It was 2005 when the sexual harassment scandal of Republican Congressman Mark Foley hit the news. The Florida representative was accused of sending sexually inappropriate e-mails and text messages to under-aged boys in the Congressional Page program.
The response by Republican leadership? Sweep it under the rug. The problem for me, at the time, was the guy who did the sweeping was Western New York's own Congressman Tom Reynolds, who happened to be in charge of the National Republican Congressional Committee. Not only did Congressman Reynolds not immediately stand up and scream from the mountain tops about this, but he, in his role as Chairman of the organization with the job of electing Republicans to Congress, continued on with helping Foley mount his 2006 campaign. Luckily, it never got that far.
I remember watching Congressman Reynolds TV ad with him surrounded by children. It was a political ad done in the worst taste possible, and it was a tipping point for me. This was the crap that made people distrust their government and, in case you haven't noticed, there is a serious lack of trust in our government. At the time, I was definitely of the belief - and loudly proclaimed - that Tom Reynolds should step down. (I'm still convinced that's the reason he chose not to run in 2008.) I was so offended by the behavior, it actually pushed me to work on a Congressional campaign that year for one of the candidates running for Reynolds' seat.
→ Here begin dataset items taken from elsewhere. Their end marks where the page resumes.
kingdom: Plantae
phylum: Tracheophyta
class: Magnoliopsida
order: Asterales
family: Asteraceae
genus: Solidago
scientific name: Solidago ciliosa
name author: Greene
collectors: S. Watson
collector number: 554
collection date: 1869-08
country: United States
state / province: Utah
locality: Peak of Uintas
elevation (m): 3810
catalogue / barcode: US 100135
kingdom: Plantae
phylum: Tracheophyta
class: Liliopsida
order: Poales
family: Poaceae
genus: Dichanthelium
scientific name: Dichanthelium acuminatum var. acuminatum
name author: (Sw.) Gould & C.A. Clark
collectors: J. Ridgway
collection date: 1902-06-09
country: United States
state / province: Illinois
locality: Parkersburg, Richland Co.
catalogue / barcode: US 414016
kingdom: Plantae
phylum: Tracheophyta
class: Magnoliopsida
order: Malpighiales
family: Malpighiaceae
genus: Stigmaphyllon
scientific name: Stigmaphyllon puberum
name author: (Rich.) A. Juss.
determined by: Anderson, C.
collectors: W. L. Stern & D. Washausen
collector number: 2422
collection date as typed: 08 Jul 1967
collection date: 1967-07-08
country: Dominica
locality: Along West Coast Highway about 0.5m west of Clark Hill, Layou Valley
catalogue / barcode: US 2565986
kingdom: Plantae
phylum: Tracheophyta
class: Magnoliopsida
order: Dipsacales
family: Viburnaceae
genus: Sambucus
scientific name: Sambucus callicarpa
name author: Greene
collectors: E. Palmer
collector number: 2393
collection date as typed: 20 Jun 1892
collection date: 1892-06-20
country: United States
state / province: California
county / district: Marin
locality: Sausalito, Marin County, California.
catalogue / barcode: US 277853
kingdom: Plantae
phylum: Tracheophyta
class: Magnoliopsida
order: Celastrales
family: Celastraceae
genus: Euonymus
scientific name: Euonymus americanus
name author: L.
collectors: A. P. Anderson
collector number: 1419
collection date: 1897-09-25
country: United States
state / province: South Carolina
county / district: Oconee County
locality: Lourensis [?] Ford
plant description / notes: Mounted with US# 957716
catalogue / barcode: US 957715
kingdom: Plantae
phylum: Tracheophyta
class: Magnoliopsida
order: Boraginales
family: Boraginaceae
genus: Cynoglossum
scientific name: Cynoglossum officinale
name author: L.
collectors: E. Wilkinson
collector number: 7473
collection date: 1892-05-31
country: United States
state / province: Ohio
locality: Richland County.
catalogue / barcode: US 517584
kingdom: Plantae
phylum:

Fast forward to present. Over the past couple of weeks pressure has mounted for, and eventually resulted in, the resignation of New York State Assemblyman Vito Lopez for sexually harassing female staffers. The situations are exactly the same. When confronted with the information, long-time Assembly Speaker Sheldon Silver made the worst possible decision: he contributed to the act by covering it up. In this case, he even bribed the women in question to stay quiet with large sums of taxpayer money.
I am certain I speak for the majority of New Yorkers when I say, I want my share of that money back. You want to pay hush money to cover up despicable acts, pay it out of your bank account.
In 2005, I said that Tom Reynolds should resign and, for his part in Lopez cover-up, Sheldon Silver should resign. At least one Democrat, Assemblyman Mickey Kearns, did the right thing when he resigned from the Assembly Democratic Conference. I am disappointed that we have not heard from other WNY Democrats on the matter. They are doing the same thing that Reynolds and Silver did: they are tacitly approving of the behavior.
It's been a rough few months for the Democrats in New York State. We look like the Republicans during the Jack Abramoff scandal. Selfish and corrupt. But that was about money, and in the case of the Lopez abuse of power, it is about basic human dignity.
Congratulations, Mickey Kearns for doing the right thing. I am certain it will cost you. For the rest of the Democrats who chose to remain silent, we cannot rebuild our party or ever claim the high ground if we choose politics over doing the right thing.